L’exposition Hicham Berrada 74803 jours à l’abbaye de Maubuisson prend fin dans dix jours, le 24 juin. Un ouvrage vient dêtre publié à cette occasion par les éditions Lienart.
Le temps du regard.
Présage (vidéo, 2017) est un état du travail que poursuit Hicham Berrada depuis plusieurs années et qui peut prendre différents aspects. Le principe consiste à provoquer des réactions chimiques à partir de substances inorganiques qu’il introduit, les unes après les autres, dans un milieu aqueux dont il contrôle les propriétés, le pH, la viscosité, la température, afin d’obtenir des « paysages chimiques » en mouvement. A partir de ce protocole, les formes produites dépendront du dispositif, du déroulement et de la durée de l’événement, perçu en temps réel ou différé.
On se souviendra peut-être des aquariums encastrés dans le mur d’une salle obscure à la Fondation EDF lors de l’exposition Climats artificiels (2015), comme une série de tableaux lumineux. Leur taille relativement modeste induisait avec le spectateur qui déambulait de l’un à l’autre, une relation d’intimité. A travers la paroi de verre, il contemplait, sous le faisceau d’un éclairage lunaire, autant de mondes clos de formes et de couleurs, et leur très lente évolution que rien ne venait accélérer ni interrompre.
Lors des performances, par contre, l’artiste agit devant le public, utilisant des béchers posés sur un plateau tournant devant une petite caméra, changeant parfois de récipient pour proposer de nouvelles configurations, tout cela à un rythme rapide. Les images captées sont projetées sur un grand écran, permettant aux spectateurs de suivre en temps réel les évolutions et mutations de la matière. En de multiples lieux, jardins de la Villa Medicis, Abattoirs de Toulouse, Institut Français de Casablanca, MACVAL en 2014, l’artiste était accompagné par le compositeur Laurent Durupt qui, dans une démarche comparable, produisait en direct les sons obtenus avec un hydrophone immergé dans un cristallisoir (voir sur Viméo le film réalisé au MACVAL). A Maubuisson, une performance semblable s’est déroulée à l’occasion de la Nuit Blanche en octobre dernier.
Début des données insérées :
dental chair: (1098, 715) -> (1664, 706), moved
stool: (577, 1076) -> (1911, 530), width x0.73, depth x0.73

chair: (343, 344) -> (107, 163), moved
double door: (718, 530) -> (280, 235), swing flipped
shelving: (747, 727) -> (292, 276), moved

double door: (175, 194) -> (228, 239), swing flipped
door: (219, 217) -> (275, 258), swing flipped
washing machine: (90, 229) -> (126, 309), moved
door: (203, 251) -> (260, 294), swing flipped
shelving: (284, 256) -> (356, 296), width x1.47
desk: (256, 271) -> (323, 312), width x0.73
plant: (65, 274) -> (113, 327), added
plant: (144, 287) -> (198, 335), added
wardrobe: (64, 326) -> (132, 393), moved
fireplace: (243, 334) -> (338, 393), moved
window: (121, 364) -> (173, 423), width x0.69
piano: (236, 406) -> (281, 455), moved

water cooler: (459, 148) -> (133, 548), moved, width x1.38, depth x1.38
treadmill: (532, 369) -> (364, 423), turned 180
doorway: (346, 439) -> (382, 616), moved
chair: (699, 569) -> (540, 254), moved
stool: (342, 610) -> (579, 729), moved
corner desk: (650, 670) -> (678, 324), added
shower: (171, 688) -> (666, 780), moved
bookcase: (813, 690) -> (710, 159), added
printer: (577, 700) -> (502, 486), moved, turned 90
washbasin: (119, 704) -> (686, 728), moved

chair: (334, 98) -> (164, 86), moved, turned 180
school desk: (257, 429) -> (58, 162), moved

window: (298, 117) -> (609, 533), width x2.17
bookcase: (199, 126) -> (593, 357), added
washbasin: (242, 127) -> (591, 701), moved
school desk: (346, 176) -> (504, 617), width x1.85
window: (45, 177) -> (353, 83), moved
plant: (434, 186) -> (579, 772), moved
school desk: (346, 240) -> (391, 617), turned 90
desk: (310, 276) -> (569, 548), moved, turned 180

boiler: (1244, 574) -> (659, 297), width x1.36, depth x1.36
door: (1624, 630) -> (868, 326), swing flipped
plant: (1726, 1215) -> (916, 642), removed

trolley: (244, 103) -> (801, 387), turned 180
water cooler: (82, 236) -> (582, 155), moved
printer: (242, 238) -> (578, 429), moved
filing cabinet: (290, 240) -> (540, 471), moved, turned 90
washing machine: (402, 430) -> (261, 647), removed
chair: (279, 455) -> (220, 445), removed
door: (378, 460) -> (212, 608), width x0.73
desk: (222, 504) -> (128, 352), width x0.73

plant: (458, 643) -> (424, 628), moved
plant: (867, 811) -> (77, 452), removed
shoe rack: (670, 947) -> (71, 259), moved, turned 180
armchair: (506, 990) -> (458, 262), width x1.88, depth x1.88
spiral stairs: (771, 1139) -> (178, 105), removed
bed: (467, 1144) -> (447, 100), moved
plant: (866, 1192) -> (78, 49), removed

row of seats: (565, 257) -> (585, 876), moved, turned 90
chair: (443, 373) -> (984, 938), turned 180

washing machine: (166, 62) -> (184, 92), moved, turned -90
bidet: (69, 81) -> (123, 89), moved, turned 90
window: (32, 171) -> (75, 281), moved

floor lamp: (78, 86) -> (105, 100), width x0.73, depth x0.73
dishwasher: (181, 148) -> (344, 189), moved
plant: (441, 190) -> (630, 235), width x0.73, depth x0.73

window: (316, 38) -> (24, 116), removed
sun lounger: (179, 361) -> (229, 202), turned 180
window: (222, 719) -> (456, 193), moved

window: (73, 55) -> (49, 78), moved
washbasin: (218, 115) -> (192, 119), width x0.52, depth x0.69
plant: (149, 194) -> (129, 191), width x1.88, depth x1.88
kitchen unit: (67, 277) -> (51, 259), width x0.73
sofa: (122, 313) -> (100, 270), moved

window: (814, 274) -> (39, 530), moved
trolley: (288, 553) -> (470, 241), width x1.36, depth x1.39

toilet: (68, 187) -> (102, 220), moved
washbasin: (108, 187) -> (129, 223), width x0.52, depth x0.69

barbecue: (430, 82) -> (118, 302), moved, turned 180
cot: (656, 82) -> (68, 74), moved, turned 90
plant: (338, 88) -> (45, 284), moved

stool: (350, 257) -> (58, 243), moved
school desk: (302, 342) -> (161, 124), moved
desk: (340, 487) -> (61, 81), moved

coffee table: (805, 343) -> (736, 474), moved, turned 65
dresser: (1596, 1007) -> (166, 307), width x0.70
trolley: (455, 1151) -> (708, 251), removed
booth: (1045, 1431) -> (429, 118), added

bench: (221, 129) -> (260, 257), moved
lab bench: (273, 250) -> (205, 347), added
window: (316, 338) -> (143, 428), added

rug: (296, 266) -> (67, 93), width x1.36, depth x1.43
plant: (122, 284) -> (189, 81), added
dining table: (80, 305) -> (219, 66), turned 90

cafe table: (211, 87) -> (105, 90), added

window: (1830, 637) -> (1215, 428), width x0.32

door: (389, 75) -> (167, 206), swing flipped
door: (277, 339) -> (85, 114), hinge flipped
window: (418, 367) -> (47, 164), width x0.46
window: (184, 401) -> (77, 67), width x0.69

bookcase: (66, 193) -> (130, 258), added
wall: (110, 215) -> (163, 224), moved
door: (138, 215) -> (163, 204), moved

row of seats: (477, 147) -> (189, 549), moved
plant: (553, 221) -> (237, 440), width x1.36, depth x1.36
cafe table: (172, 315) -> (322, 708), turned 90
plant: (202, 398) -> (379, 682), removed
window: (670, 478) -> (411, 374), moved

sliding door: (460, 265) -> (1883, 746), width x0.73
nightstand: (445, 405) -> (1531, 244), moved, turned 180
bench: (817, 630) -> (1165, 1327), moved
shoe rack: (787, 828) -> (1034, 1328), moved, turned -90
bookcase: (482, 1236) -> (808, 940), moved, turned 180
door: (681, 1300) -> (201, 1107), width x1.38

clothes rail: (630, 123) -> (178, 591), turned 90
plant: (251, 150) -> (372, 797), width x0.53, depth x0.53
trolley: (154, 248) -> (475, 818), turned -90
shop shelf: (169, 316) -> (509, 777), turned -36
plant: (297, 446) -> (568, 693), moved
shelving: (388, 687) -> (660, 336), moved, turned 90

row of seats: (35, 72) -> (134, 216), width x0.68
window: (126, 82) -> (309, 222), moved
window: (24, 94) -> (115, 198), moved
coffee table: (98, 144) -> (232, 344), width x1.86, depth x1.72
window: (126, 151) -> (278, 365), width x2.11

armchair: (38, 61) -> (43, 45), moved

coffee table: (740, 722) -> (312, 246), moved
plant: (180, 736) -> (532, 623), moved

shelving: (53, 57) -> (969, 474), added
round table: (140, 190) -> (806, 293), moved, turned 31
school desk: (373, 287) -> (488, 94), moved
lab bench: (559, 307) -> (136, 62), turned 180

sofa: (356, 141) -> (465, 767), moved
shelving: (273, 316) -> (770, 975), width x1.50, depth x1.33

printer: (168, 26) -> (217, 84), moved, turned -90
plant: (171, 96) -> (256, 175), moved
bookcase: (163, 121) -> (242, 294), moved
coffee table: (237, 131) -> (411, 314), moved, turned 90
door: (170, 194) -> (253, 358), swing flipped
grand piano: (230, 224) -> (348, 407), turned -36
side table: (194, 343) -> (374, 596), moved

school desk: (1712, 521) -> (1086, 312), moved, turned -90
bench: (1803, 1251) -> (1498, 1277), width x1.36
Dans tous les cas, Hicham Berrada, comme le jardinier qui compose, dans les deux sens du terme, avec la nature, en s’appuyant bien sûr sur l’expérience acquise dans la manipulation des diverses substances, ne fait que concevoir un programme propre à engendrer un enchaînement de phénomènes, en partie seulement prévisibles, et dont il est le premier spectateur.
Avec la vidéo projetée à Maubuisson dans les anciennes latrines de l’abbaye, la taille imposante de la projection et l’effacement du contenant induisent une relation, encore différente de celles précédemment évoquées, d’immersion visuelle dans un univers obéissant à des lois inconnues et dont la genèse nous échappe. Surgissements, collisions, concrétions, dilutions, se succèdent sans interruption. Pluies de paillettes ou de pétales, voies lactées, forêts de cristal qui s’élèvent soudain sur le fond puis disparaissent, serpentins aux brusques déroulements, fumées, fumerolles, brouillards épais, voiles de bulles, perles au sommet d’une tige comme un œil à l’extrémité d’une antenne, corolles de méduses, récifs coralliens en expansion, nuages tournant lentement sur un ciel nocturne traversé de lueurs d’orage… Deux aspects dominent : la stupéfiante animalité des mouvements de ces matières inorganiques, qui se déploient prudemment ou violemment, hésitent, s’élancent, procèdent par saccade, et la référence constante, sinon au paysage naturel, du moins à ses représentations. On songe aussi à ce qu’on pourrait appeler la survivance du paysage dans la peinture abstraite. Quoi qu’il en soit, peut-être, ressentira-t-on à la longue ce même sentiment de prodigalité vaine et d’invraisemblable gratuité qui nous saisit parfois devant le pullulement des formes naturelles, peut-être plus effrayant encore que le « silence éternel (des) espaces infinis ».